### Task statement
In the entries that follow, the line with "携帯電話機の比吸収率（SAR）について" opens the range and the line with "この携帯電話機は、国が定めた" closes it; repeat that range exactly, both lines included.

### Supplied data
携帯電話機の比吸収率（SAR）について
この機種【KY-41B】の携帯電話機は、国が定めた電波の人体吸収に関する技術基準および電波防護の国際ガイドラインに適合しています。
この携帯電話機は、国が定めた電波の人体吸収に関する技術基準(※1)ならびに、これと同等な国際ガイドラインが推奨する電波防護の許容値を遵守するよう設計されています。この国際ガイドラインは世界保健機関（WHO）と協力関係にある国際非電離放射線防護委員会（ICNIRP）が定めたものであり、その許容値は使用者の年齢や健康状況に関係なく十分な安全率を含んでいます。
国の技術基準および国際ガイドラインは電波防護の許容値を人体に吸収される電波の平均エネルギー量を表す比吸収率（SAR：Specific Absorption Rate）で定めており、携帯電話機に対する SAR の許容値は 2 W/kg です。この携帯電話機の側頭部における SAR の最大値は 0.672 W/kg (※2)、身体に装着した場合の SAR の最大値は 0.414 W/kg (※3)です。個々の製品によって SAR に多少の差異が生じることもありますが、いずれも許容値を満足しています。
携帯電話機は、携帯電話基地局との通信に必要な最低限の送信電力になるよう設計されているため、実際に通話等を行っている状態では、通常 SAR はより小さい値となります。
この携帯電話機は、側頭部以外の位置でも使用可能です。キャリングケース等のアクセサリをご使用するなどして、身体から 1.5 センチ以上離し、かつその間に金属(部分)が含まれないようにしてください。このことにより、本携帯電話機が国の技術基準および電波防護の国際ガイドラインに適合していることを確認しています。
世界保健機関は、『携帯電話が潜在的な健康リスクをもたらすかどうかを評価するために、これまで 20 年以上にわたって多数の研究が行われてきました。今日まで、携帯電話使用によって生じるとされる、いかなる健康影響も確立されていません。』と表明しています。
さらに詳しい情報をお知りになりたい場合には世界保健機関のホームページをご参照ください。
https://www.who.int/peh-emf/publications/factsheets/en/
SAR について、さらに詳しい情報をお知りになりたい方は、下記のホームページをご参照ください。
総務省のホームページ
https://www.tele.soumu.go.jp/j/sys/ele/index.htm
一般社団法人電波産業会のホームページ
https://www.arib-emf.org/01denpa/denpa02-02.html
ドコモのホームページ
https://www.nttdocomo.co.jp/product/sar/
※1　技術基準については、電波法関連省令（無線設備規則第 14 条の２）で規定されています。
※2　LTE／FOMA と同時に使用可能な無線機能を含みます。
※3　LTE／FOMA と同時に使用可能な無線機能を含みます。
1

...

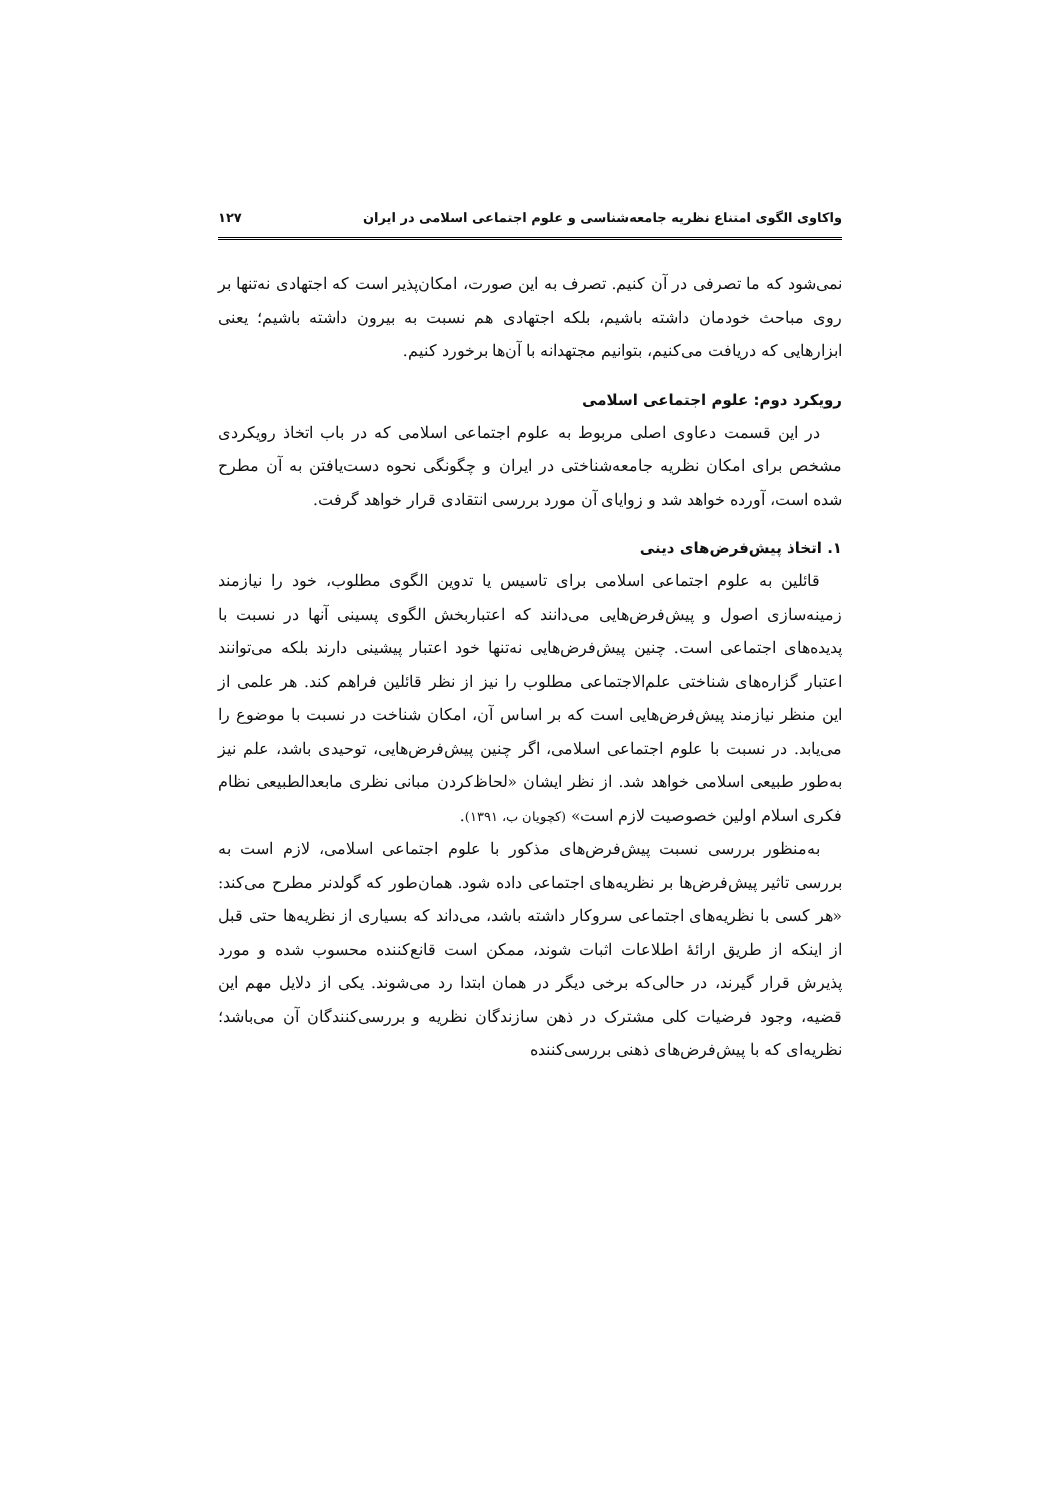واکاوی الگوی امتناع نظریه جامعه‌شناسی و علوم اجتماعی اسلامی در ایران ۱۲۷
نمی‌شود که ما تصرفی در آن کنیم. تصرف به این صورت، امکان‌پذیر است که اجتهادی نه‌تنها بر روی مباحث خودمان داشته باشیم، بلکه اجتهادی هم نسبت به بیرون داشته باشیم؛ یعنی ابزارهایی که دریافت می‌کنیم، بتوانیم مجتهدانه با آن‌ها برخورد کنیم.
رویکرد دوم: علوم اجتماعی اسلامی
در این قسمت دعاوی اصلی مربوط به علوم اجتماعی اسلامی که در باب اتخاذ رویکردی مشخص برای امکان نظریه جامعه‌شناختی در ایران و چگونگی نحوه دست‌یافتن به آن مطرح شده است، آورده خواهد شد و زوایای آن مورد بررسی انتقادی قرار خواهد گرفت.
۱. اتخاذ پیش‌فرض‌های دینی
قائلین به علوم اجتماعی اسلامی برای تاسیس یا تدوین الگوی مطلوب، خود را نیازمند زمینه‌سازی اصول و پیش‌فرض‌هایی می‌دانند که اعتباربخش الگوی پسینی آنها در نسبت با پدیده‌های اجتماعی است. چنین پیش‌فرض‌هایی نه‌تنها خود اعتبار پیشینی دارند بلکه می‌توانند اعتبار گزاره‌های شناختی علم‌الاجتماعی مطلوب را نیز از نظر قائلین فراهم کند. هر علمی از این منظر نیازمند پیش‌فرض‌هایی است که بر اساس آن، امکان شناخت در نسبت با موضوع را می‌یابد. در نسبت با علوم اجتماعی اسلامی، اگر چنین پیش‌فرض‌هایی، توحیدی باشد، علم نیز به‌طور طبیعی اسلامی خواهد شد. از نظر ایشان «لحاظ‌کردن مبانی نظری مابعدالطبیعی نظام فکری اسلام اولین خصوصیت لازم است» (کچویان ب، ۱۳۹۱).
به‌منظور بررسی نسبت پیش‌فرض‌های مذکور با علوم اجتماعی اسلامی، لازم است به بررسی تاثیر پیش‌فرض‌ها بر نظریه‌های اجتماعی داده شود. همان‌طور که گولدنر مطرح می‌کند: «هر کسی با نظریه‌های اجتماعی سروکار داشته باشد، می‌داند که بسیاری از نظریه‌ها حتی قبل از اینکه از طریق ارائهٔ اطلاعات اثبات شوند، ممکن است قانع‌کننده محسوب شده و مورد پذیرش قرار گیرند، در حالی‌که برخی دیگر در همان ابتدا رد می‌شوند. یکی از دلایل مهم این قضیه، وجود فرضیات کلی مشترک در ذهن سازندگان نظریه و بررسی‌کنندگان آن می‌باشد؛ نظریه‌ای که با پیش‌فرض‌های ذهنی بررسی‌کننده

### Exercise answer
携帯電話機の比吸収率（SAR）について
この機種【KY-41B】の携帯電話機は、国が定めた電波の人体吸収に関する技術基準および電波防護の国際ガイドラインに適合しています。
この携帯電話機は、国が定めた電波の人体吸収に関する技術基準(※1)ならびに、これと同等な国際ガイドラインが推奨する電波防護の許容値を遵守するよう設計されています。この国際ガイドラインは世界保健機関（WHO）と協力関係にある国際非電離放射線防護委員会（ICNIRP）が定めたものであり、その許容値は使用者の年齢や健康状況に関係なく十分な安全率を含んでいます。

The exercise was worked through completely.